**Job item:** Among the entries below, find each line holding "none" and return it.

**Records shown:**

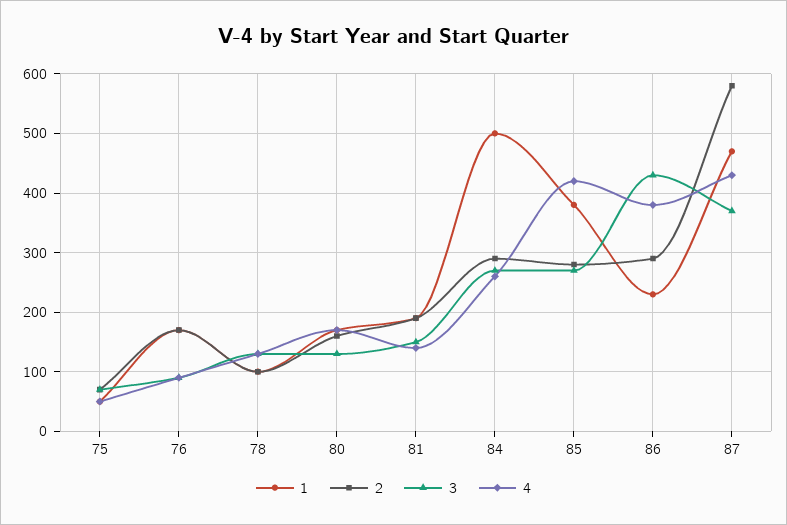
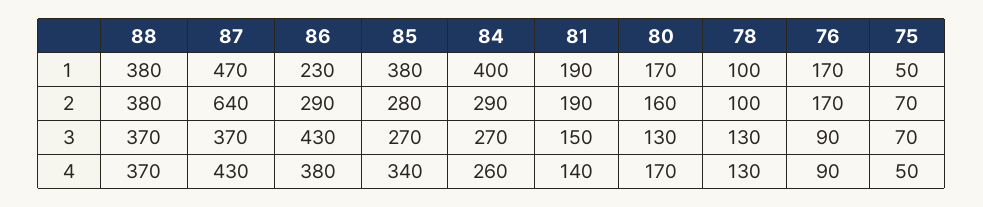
1, 84: 500 -> 400
4, 85: 420 -> 340
2, 87: 580 -> 640
1, 88: none -> 380
2, 88: none -> 380
3, 88: none -> 370
4, 88: none -> 370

**Task answer:**
1, 88: none -> 380
2, 88: none -> 380
3, 88: none -> 370
4, 88: none -> 370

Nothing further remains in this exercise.